Random reflections

Father, I'd like to move forward with a new, healthy body image. Help me stop comparing myself to others. Show me what to focus on rather than appearance...perhaps people's inherent worth and dignity as beings created in God's image, or a particular quality about them that is beautiful or striking. Please carve new habits into my body, mind, and spirit.

Often I long for the days when etiquette was considered important...when people treated each other with dignity. C.S. Lewis is from that time, and I am craving a good C.S. Lewis book now. He is one of the writers I most admire, who reminds me of how I ought to live.

So, I realized that longing to be thin relates to longing to be innocent. In fiction, innocent female characters tend to have a boyish shape rather than voluptuous curves -- not that I am voluptuous, ha!
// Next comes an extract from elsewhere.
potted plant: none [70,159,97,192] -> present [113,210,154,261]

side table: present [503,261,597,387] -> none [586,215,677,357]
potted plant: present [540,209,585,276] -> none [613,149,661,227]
Naturally, I'm somewhere in between.

Anyway, a woman with a childlike, whimsical, cheerful personality would look ridiculous behaving that way if she had a mature, womanly shape; we tend to think of women with a body type like Jessica Rabbit or Lara Croft to be more serious and sultry than innocent.
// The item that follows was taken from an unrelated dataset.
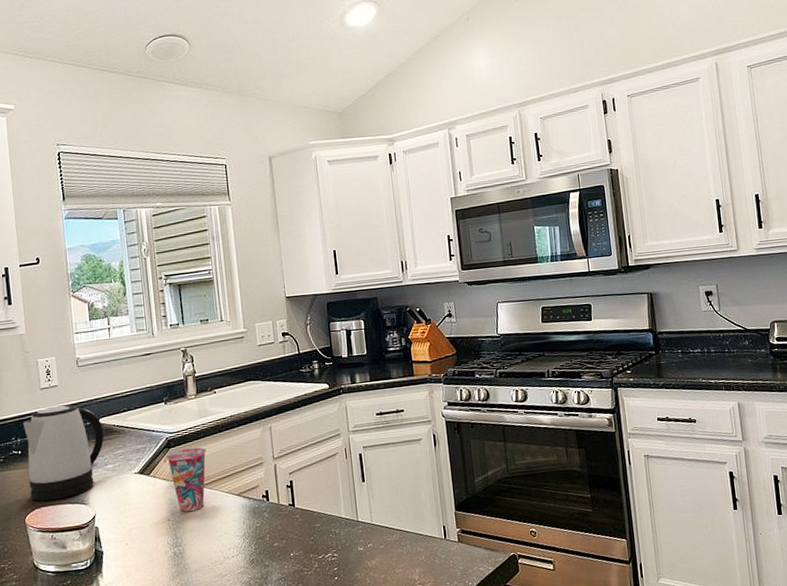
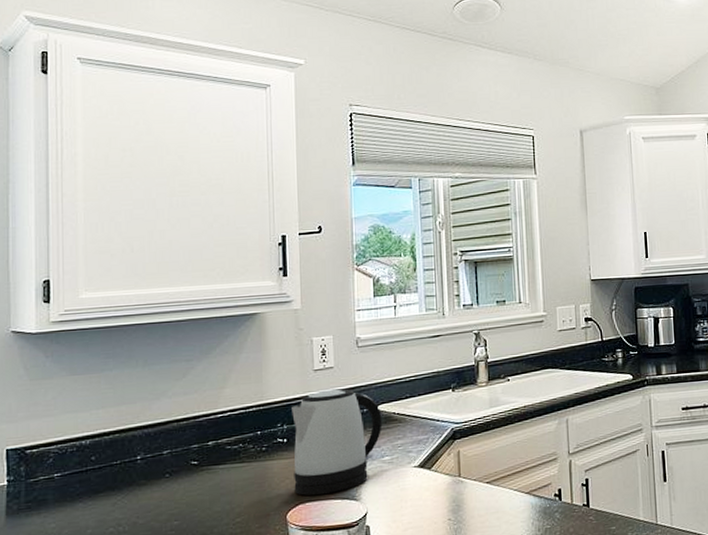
cup: present [166,447,206,512] -> none [450,439,495,511]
Imagine this woman acting like a Manic Pixie Dream Girl.
Audrey Hepburn often played the type of character I am describing. We assume she was naturally petite, but then I found out that perhaps her figure wasn't so natural; several sources describe her as having an eating disorder of some sort. Remarkably thin women are usually trying to look that way on purpose.

Audrey Hepburn: This looks a bit painful.


Audrey's natural figure was probably more like this.
Is being thin really that desirable, though? A healthy weight is much more attractive...even for Audrey Hepburn. Women's bodies simply aren't designed to be skinny.